The Processing of Gaseous Waste
A significant portion of radioactive gaseous waste has a short half-life (from nuclear plants, this include halogens, noble gases, tritium, carbon 14C, and iodine). The simplest processing procedure is to keep these gases in a suitable pool for a period of ten half-lives and release them into the atmosphere after they have decayed into non-radioactive products.
These gaseous releases may still contain solid particles (aerosols). These may be filtered out and subsequently handled as solid waste or the radioactive substances may be separated using ion exchangers or bind them chemically to solid matter.

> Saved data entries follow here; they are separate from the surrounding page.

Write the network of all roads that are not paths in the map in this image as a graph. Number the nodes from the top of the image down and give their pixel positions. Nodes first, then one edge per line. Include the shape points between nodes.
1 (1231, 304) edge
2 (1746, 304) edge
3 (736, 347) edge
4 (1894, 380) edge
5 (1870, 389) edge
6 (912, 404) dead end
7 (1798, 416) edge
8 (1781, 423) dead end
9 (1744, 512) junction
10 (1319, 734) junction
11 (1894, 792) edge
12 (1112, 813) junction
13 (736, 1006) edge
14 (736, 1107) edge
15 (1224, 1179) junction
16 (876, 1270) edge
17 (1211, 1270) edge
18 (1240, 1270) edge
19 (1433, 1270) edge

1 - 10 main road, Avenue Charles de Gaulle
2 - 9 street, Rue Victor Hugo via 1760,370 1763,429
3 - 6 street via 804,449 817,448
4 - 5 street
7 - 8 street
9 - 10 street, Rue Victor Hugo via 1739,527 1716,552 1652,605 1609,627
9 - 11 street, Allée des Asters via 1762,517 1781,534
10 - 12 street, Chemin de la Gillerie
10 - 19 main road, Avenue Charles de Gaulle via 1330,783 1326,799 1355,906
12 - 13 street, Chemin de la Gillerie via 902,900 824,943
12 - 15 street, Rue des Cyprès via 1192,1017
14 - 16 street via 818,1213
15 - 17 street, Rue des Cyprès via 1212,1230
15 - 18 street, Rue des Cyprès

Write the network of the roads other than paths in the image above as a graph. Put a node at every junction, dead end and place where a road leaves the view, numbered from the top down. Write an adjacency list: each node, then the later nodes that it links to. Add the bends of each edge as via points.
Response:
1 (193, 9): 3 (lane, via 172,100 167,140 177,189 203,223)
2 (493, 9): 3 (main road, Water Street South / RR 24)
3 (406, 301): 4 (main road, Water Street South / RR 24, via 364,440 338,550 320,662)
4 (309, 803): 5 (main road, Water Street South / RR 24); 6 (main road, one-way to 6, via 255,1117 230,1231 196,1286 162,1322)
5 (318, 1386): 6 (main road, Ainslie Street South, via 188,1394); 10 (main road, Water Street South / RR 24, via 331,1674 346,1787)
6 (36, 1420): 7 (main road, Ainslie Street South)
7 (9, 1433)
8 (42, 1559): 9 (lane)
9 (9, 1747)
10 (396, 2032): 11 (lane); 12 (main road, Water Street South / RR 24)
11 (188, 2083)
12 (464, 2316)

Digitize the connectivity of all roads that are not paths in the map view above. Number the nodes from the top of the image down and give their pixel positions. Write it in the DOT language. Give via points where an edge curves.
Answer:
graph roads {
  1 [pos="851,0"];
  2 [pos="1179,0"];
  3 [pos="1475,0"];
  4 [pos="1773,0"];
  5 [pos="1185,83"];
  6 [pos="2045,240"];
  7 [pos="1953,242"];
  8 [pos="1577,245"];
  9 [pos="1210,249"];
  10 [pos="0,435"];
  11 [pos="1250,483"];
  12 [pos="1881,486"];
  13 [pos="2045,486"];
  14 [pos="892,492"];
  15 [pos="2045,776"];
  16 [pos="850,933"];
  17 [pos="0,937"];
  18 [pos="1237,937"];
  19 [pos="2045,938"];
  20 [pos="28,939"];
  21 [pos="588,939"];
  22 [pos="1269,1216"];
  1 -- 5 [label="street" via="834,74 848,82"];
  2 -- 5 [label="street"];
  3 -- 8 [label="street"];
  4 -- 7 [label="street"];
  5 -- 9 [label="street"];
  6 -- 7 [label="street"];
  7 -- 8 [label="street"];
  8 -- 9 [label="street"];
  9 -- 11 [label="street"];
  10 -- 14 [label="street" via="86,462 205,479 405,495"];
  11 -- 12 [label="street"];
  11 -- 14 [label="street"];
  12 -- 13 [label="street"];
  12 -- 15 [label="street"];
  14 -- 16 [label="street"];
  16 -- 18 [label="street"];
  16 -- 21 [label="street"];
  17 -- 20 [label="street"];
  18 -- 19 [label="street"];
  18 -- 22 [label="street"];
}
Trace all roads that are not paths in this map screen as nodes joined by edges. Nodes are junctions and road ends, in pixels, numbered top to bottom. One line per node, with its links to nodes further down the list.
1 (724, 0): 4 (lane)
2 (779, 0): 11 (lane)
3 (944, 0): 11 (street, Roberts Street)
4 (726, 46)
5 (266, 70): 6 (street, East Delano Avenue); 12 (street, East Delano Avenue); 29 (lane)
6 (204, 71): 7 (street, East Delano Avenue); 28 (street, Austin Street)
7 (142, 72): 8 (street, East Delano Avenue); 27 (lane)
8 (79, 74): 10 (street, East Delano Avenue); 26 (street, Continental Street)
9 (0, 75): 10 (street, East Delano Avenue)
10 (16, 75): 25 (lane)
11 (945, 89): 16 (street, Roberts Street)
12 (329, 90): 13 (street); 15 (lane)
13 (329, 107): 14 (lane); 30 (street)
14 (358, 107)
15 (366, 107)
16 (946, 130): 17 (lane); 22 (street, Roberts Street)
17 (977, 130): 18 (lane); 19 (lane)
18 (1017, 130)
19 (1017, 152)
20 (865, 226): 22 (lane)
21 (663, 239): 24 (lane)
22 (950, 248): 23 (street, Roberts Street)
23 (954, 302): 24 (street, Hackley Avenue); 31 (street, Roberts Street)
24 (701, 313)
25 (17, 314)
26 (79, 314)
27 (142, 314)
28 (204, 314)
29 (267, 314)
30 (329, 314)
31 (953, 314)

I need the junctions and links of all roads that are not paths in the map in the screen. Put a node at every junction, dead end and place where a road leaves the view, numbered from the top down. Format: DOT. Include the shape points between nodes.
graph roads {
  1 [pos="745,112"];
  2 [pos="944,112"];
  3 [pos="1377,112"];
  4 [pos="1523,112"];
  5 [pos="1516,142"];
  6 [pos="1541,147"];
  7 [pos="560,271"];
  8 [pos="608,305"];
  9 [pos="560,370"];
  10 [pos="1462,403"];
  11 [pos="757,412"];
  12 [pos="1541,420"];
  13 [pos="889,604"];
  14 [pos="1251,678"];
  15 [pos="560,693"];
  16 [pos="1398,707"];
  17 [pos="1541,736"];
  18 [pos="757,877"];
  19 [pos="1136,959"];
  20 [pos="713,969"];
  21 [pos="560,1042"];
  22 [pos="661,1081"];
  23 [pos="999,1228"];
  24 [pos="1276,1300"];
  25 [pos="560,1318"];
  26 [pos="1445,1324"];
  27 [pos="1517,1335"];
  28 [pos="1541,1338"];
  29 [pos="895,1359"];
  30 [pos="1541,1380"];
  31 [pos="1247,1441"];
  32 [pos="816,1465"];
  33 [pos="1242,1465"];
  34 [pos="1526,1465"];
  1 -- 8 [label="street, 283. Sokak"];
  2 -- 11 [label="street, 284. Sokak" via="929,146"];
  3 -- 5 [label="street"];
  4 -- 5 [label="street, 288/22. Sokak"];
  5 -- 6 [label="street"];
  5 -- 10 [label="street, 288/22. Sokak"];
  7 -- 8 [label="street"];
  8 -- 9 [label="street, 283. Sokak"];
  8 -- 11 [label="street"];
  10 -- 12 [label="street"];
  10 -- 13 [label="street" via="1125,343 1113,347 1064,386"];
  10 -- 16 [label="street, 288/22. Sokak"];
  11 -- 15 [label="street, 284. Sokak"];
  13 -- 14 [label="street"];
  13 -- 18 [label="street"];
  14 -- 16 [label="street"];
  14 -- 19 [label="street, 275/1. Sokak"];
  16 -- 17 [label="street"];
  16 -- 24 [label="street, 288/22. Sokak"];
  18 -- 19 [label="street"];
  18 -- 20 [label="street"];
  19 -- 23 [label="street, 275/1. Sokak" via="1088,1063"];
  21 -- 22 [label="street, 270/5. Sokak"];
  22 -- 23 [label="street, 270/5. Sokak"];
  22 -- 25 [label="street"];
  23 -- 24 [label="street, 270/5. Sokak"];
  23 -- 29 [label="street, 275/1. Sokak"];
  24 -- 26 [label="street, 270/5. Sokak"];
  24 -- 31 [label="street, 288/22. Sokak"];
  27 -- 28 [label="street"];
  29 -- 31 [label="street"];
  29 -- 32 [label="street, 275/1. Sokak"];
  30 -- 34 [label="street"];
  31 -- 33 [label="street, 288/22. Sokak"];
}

The Processing of Solid Waste
The properties of some harmful substances require their isolation and adequate handling. For this purpose, hot chambers, remotely controlled by special manipulators, are used.
Pressing
The simplest procedure to increase the concentration of solid waste is pressing. Waste is often pressed into 200 liter barrels. If a method known as supercompaction is employed, the barrel itself is also compacted into a pellet. The volume is thus reduced by 80%. The handling of such compacted waste becomes easier.
Incineration
The waste may also be incinerated if feasible. The result is a homogeneous ash and a significant reduction in its volume. The gases released during incineration are collected and handled as radioactive waste.
Synrock (synthetic rock)
In 1978, a synthetic ceramic material, synrock, was developed. This material is capable of binding and immobilizing in its lattice almost all radioactive elements. Originally, synrock was made, to large extent, of titanium oxide (TiO2, rutile). Currently, there are many different forms of synrock made to match a given waste type that should be immobilized.
Fixation in solids
Non-combustible low-level solid waste is often pressed into ordinary 200-liter barrels. If the barrel containing waste is also pressed, the resulting super compact pellet may be then stored in a container and deposited in storage.
Solid waste is very often fixed in cement or bitumen. After processing, concentrated radioactive waste is fixed in a solid matrix and placed into steel, concrete, or copper flasks that are then deposited in a suitable repository.
Vitrification
This procedure is often used to handle the remains from the reprocessing of spent nuclear fuel but it could also be used for any crushed radioactive waste. The waste is mixed with glass-forming additives and melted at 1,200 °C to make silicone or borosilicate glass. Sometimes, the glass is coated with lead to improve its thermal conductivity. This glass is very durable and the waste is well fixed in it. Glass is one of the most resistant materials against leaching. Vitrification is thus a suitable procedure to process waste with a long half-life.
Pressing is the basic method of waste volume reduction; not only to process of regular waste, but it is also the simplest method to concentrate solid radioactive waste.
During vitrification, neutron absorbers (boron, gadolinium) are added to the reprocessed spent nuclear fuel in order to eliminate any possibility of the occurrence of a spontaneous initiation of a fission chain reaction in the concentrated nuclear material.